Los algoritmos de IA como ChatGPT, que se entrenan con datos masivos, incluyendo obras culturales (textos, guiones, arte) al usar creaciones de Estudios Ghibli sin consentimiento, generan un conflicto ético y legal. Esto expresa claramente la tensión entre el conocimiento socialmente producido (General Intellect) y su privatización (copyright). La controversia entre ChatGPT, Estudios Ghibli y el sistema de patentes ejemplifica la tensión entre el potencial liberador del GI y su captura capitalista. Mientras la IA podría redistribuir capacidades creativas, su privatización mediante patentes y copyright la convierte en una herramienta de dominación.
Se han ensayado alternativas de liberación de conocimientos, sobre todo al comienzo del s. XXI, copyleft, software libre, open source, redes cooperativas, entre otras plataformas, pero quedaron marginalizadas por el aplastante poder de las corporaciones digitales, sus monopolios y las potencias que las amparan. Sin una transformación radical de las relaciones de propiedad, el General Intellect seguirá siendo un campo de batalla entre la explotación capitalista y la utopía emancipadora.
El conflicto entre Studio Ghibli y OpenAI no es un simple desacuerdo tecnológico, sino un síntoma de la lógica depredadora del capitalismo, que aliena y desposee tanto el trabajo creativo como el conocimiento colectivo.
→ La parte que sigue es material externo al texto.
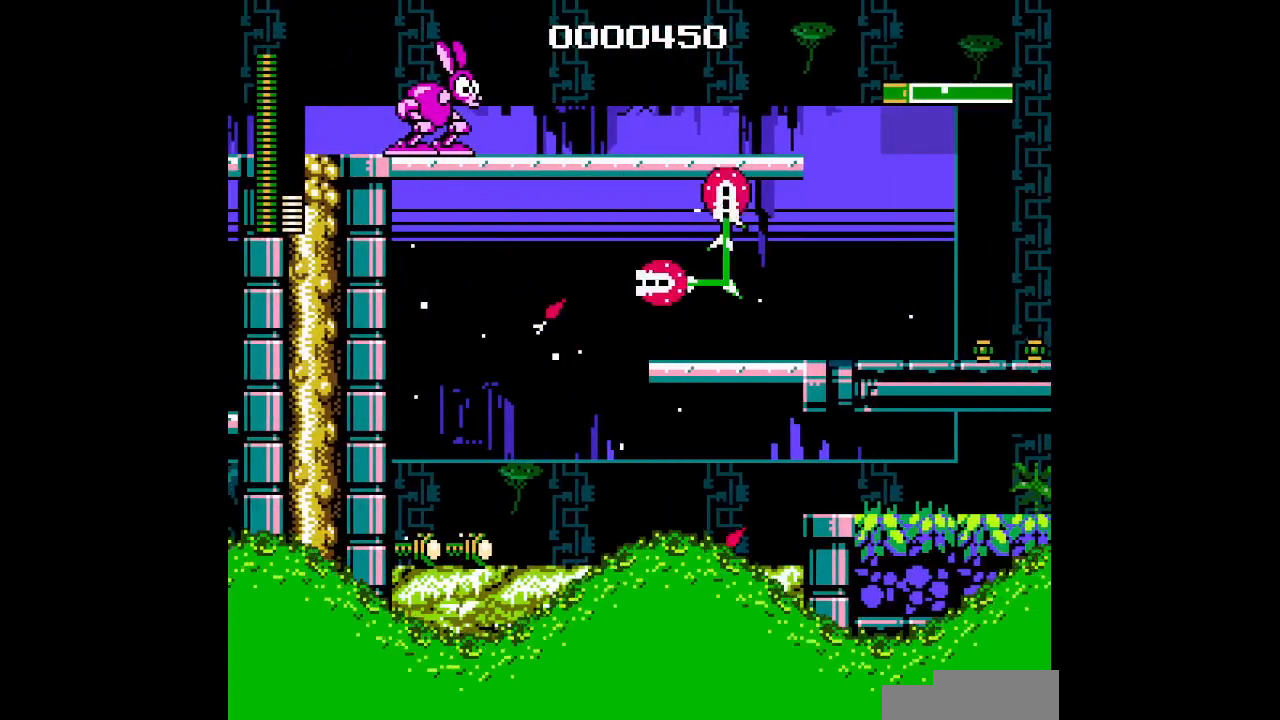
{"buttons": ["DPAD_RIGHT"], "events": [[83, "DPAD_LEFT", "down"], [283, "DPAD_LEFT", "up"], [333, "DPAD_RIGHT", "down"]]}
Bajo este sistema, la inteligencia artificial opera como un brazo extendido de la acumulación privada: mientras las corporaciones se apropian del General Intellect —ese acervo cultural construido socialmente— para entrenar algoritmos, los creadores originales son desplazados o reducidos a meros proveedores de datos no remunerados. La paradoja es perversa: el mismo régimen de propiedad intelectual que protege a las empresas cuando explotan obras ajenas (bajo el eufemismo de «aprendizaje automático»), criminaliza a los artistas que reinterpretan la cultura con fines críticos. Así, la IA no «mata» al arte, sino que reproduce la dinámica histórica del capitalismo: expropiar lo común, privatizar sus frutos y convertir la creatividad —una fuerza social— en mercancía controlada por oligopolios.
La verdadera controversia, entonces, no sólo es ética, también es de clase: ¿quién decide qué se produce, ¿cómo se distribuye y quién se beneficia en esta nueva fase de explotación digital?
Por ello, es fundamental debatir no solo el tema de los derechos de autor y patentes, sino, el núcleo mismo del capitalismo tecnológico, pues si la tendencia continua, éste terminará disolviendo la poca modernidad que queda.